A 7 ans, elle dansait Blanche-Neige à l’Opéra de la Cour. À 12, elle contracta une catarrhe au sommet du poumon et dut renoncer à la carrière de danseuse étoile.
Elevée dans une famille qui fuyait les conventions, tirait le diable par la queue, vivant souvent d’expédients et de travaux d’appoint, Herta Freumbilcher aspire quant à elle à mener une vie conforme aux aspirations petites bourgeoises de l’époque.
Rêve d’une existence d’avance réglée, sans histoire, soumise aux valeurs du commun. Ce désir cependant, ne cessera d’être contrecarré, bousculé par le tumulte des événements de l’époque et un fils qui se qualifie lui-même de turbulent. Ce sera une femme sans cesse débordée et impuissante, dépassée par toutes les situations et qui d’emblée perd pied, abandonne.

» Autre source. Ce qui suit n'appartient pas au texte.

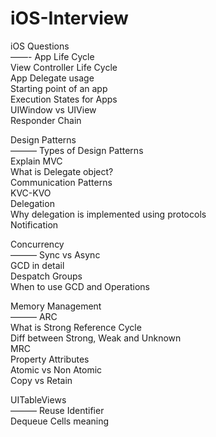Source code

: # iOS-Interview

iOS Questions <br />
——-
App Life Cycle <br />
View Controller Life Cycle <br />
App Delegate usage <br />
Starting point of an app <br />
Execution States for Apps <br />
UIWindow vs UIView <br />
Responder Chain


Design Patterns <br />
———
Types of Design Patterns <br />
Explain MVC <br />
What is Delegate object? <br />
Communication Patterns <br />
KVC-KVO <br />
Delegation <br />
Why delegation is implemented using protocols <br />
Notification <br />


Concurrency <br />
———
Sync vs Async <br />
GCD in detail <br />
Despatch Groups <br />
When to use GCD and Operations <br />

Memory Management <br />
———
ARC <br />
What is Strong Reference Cycle <br />
Diff between Strong, Weak and Unknown <br />
MRC <br />
Property Attributes <br />
Atomic vs Non Atomic <br />
Copy vs Retain <br />

UITableViews <br />
———
Reuse Identifier <br />
Dequeue Cells meaning <br />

Le père, quant à lui, incarne la figure absente par excellence. Aloïs Zuckerstätter, fils de cultivateurs, avait en plus de ce métier, appris celui de menuisier. Né en 1900, il meurt en 1943 à Francfort sur l’Oder dans des conditions indéterminées et probablement de mort violente.

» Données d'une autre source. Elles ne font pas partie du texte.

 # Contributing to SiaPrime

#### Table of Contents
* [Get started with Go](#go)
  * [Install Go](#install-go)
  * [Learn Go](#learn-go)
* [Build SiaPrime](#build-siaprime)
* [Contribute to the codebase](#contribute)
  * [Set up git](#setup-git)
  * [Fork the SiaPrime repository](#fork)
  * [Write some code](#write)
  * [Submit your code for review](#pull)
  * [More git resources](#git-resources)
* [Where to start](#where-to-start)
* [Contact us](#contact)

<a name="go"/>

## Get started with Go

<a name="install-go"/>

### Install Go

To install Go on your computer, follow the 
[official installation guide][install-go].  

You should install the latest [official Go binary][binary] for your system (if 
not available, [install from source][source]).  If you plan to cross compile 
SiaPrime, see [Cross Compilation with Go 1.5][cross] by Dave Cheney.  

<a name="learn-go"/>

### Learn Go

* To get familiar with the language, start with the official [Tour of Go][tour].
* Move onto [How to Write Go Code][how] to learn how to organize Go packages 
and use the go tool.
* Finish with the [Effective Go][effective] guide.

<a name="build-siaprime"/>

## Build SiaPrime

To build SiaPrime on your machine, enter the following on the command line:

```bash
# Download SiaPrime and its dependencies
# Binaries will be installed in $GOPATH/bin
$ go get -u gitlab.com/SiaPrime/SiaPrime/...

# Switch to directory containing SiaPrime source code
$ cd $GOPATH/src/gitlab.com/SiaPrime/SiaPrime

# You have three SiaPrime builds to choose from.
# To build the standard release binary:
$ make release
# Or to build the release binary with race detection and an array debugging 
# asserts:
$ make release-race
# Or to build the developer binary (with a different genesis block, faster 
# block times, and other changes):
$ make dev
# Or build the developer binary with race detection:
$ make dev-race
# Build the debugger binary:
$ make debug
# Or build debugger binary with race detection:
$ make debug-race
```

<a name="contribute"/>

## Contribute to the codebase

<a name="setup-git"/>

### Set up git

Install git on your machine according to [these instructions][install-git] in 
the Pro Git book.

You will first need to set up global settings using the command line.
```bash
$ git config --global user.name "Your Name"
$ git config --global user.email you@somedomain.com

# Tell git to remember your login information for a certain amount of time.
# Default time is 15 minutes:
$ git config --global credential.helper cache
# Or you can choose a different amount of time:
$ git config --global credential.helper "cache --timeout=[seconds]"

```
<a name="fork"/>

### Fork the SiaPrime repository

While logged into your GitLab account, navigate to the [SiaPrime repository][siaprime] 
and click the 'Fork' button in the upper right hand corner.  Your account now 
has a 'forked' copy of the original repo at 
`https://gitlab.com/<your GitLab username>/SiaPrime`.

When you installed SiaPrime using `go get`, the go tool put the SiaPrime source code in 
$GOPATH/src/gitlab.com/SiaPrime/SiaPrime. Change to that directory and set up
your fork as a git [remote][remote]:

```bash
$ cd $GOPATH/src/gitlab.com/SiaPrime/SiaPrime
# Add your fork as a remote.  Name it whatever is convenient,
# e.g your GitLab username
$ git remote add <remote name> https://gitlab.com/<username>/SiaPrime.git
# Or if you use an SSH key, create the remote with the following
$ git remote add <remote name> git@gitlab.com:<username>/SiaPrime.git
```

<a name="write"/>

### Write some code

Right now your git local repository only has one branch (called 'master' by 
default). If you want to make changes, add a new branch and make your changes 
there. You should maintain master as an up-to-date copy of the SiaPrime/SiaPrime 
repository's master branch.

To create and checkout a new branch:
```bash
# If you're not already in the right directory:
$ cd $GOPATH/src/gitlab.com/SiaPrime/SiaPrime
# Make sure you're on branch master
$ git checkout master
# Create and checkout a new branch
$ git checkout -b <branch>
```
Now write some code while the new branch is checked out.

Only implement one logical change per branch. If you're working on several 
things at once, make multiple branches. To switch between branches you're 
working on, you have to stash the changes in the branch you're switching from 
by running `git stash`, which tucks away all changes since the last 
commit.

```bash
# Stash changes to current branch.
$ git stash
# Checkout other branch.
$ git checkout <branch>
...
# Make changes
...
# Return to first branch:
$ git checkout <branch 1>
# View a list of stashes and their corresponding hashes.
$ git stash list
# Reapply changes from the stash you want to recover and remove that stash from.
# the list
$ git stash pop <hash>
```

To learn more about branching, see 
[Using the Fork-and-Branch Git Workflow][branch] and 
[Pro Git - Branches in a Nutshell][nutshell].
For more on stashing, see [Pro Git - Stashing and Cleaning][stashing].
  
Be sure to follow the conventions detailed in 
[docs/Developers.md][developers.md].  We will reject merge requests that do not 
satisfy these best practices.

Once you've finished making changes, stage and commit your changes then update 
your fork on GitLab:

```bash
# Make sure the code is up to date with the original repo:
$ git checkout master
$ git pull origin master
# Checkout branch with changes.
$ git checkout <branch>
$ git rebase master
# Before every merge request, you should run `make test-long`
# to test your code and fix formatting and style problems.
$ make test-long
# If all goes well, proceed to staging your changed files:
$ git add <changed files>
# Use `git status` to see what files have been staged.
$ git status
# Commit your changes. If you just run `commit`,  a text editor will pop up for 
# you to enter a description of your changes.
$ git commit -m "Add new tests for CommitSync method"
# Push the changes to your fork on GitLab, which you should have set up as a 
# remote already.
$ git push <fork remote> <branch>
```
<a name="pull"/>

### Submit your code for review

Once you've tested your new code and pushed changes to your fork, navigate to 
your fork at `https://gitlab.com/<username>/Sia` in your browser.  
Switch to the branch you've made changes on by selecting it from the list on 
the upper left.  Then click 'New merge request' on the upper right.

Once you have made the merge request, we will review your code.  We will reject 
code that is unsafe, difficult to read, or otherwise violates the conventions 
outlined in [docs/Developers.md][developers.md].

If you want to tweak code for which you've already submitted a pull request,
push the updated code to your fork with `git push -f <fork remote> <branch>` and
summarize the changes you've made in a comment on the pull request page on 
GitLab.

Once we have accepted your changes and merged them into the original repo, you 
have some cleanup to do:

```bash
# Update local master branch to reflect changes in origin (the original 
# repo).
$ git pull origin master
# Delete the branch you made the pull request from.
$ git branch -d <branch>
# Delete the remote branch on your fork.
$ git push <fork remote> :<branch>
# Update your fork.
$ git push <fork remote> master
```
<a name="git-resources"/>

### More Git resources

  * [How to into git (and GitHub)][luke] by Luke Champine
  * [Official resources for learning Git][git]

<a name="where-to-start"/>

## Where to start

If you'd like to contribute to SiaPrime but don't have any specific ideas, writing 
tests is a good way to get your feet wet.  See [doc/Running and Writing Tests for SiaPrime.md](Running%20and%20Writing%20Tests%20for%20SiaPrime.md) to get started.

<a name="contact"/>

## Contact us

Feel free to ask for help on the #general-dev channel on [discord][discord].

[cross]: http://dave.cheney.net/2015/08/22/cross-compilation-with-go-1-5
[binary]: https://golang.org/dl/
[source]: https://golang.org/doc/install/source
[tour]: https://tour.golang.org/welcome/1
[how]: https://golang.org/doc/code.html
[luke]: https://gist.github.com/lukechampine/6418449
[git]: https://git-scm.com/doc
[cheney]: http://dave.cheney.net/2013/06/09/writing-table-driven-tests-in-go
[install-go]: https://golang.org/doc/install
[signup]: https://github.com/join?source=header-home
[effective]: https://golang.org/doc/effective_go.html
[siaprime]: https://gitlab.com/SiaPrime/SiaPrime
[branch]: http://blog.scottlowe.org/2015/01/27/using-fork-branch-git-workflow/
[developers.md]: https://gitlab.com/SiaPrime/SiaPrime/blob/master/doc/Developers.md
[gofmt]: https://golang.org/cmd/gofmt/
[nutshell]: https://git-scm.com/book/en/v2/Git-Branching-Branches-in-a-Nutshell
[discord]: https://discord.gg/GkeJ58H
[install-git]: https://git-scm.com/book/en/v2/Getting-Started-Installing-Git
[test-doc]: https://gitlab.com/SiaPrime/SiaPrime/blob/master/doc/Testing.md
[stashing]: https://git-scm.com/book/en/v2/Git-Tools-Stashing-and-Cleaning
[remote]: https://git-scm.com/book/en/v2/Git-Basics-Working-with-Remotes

C’est un ami d’enfance d’Herta et lorsqu’elle revient s’installer à Henndorf, ils se retrouvent régulièrement.
C’est ainsi qu’un soir de juin 1930 au milieu des pommiers, Herta cède aux avances répétées d’Aloïs Zuckerstätter mais sans savoir à quoi elle cède, ignorant les précautions à prendre. Une fois enceinte, elle aura l’impression qu’il a abusé d’elle, d’autant plus que le père, ne reconnaîtra jamais son fils, ne voudra jamais en entendre parler, ne s’inquiétera jamais de lui, alors que la ressemblance physique est troublante.

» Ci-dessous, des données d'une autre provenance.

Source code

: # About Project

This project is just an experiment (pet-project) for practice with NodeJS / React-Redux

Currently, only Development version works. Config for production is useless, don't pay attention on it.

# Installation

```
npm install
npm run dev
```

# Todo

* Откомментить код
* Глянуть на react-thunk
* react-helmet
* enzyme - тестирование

Cette paternité est l’ultime élément qui l’incite à fuir son village natal en 1931, après avoir mis le feu à sa maison pour la voir brûler depuis le train.
Durant toute son enfance, l’entourage de Thomas Bernhard fera silence sur cet homme et lorsque par hasard il en est question, c’est en termes monstrueux, de personnage infâme, d’imposteur.
A la fin de la guerre cependant, Thomas Bernhard découvre dans une cave près de Salzbourg le père de son père qui parle d’Aloïs comme d’une tête de bétail. Cependant, il reçoit une photographie le temps de remarquer qu’ils ont le même visage. Cette paternité pose une question de détail sans doute, mais un détail important : pourquoi Thomas Bernhard s’appelle-t-il Thomas Bernhard puisque sa mère se nomme Freumbilcher et son père Zuckerstätter, pourquoi Bernhard ? D’où vient ce nom qui ressemble tellement à un autre prénom ? Bernhard est-il le nom qu’il se choisit aux alentours de 16 ans, au moment où à la mort de son grand’père, il commence lui-même à écrire ? Est-ce le pseudonyme derrière lequel il se cache, pour ne pas avoir à légitimer son origine et justifier ses liens avec Freumbilcher, son grand-père, écrivain connu à l’époque ?
Bernhard n’abordera jamais cette question. Pourtant la figure du père absent hante les premiers textes publiés. C’est pour lui à cette époque l’une des questions majeures, c’est encore une question au moment où il publie le dernier volume de son autobiographie « L’enfant » qui, paradoxalement, tourne autour de cette question.